The law prohibits domestic violence and provides for fines and incarceration. In the first half of 2011, federal police registered the following complaints related to domestic violence: 10,655 complaints of physical violence between partners (21,891 in 2010), 75 for sexual violence (123 in 2010), 10,483 of psychological violence (20,812 in 2010), and 919 for economic violence between partners (1,778 in 2010). The Federal Institute for Equality of Men and Women coordinates a national action plan to combat violence between domestic partners. The 2010-14 national action plan focuses on forced marriages, violence linked to honor, and genital mutilation.

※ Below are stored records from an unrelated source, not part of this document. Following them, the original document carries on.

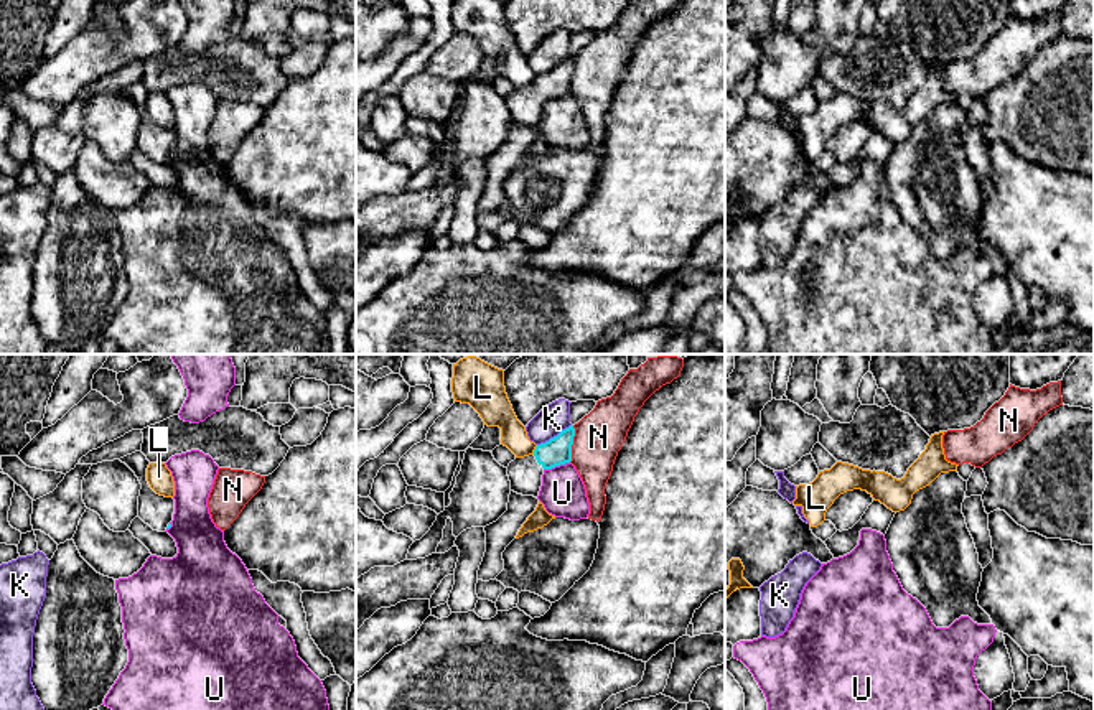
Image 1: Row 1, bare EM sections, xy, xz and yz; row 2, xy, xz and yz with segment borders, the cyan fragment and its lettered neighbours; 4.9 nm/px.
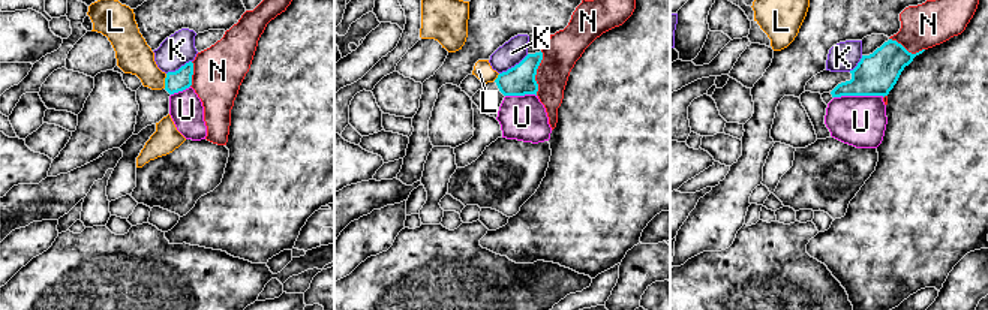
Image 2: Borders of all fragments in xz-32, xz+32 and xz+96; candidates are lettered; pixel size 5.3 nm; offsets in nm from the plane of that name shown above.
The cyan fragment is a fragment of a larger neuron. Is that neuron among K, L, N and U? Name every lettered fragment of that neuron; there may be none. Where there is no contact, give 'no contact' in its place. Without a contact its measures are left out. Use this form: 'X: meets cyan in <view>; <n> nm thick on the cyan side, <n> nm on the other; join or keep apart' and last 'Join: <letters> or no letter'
K: meets cyan in xz; 140 nm thick on the cyan side, 150 nm on the other; keep apart
L: meets cyan in xz; 140 nm thick on the cyan side, 130 nm on the other; keep apart
N: meets cyan in xz; 140 nm thick on the cyan side, 240 nm on the other; keep apart
U: meets cyan in xz; 140 nm thick on the cyan side, 220 nm on the other; keep apart
Join: no letter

A number of government-supported shelters and telephone help lines were available across the country for victims of domestic abuse. In addition to providing shelter, many shelters assisted in legal matters, job placement, and psychological counseling to both partners. Reliable statistics on sexual harassment were not easily accessible since formal complaints could be filed with various entities. The law aims to prevent violence and harassment at work, obliging companies to set up internal procedures to handle employee complaints; the government generally enforced the antiharassment legislation.
Reproductive Rights: The constitution provides for complete freedom in the way that persons organize their private lives, including the basic right of couples and individuals to decide freely and responsibly the number, spacing, and timing of their children. Health clinics and local health NGOs operated freely in disseminating information on family planning. There are no restrictions on the right to access contraceptives. Men and women received equal access to diagnosis and treatment for sexually transmitted infections. According to estimates compiled by international organizations, in 2011 there were approximately five maternal deaths per 100,000 live births in the country.

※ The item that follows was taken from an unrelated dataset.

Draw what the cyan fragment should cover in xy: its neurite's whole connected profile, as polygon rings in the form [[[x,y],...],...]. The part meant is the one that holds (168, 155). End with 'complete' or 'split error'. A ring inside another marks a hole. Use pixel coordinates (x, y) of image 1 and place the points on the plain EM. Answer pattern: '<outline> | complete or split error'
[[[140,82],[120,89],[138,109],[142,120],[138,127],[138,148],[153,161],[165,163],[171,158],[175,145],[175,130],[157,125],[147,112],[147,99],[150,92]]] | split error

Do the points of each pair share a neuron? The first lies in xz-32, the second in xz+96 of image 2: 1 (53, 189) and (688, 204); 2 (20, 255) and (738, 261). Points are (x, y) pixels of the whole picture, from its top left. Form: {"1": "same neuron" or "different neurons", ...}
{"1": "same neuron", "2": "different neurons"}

Discrimination: Women have the same legal rights as men, including rights under family law, property law, in the judicial system, in labor relations, and in social welfare protection. The law also prohibits discrimination on the grounds of gender, pregnancy, or motherhood as well as sexual intimidation in labor relations and in access to goods, services, social welfare, and health care.
The Federal Institute for the Equality of Men and Women, responsible for promoting gender equality, may initiate lawsuits if it finds that equality laws have been violated. Most complaints received during the year were work-related and most concerned the termination of employment contracts due to pregnancy.
During the year the government continued implementation of the Gender Mainstreaming Act of 2007, which obliges authorities to address gender aspects in planning policy, collecting data, drafting budgets, awarding contracts, and drafting reports.
Economic discrimination against women continued. During the year the Federal Institute for the Equality of Men and Women released a survey (based on 2007 data) showing an average gap of 11 percent in the gross wages paid to men and women. The gap was 27 percent for white-collar and 16 percent for blue-collar workers. Taking into account part-time work, the overall wage gap was 25 percent. Data from the European Professional Women’s Network indicated that women filled 11.1 percent of the positions on boards of directors of leading private companies compared with 7 percent in 2008. In June parliament approved a law requiring a one-third quota of women on all boards of public and publicly traded companies, but not private companies. The law was published in the national gazette on September 14, and subsequently went into effect.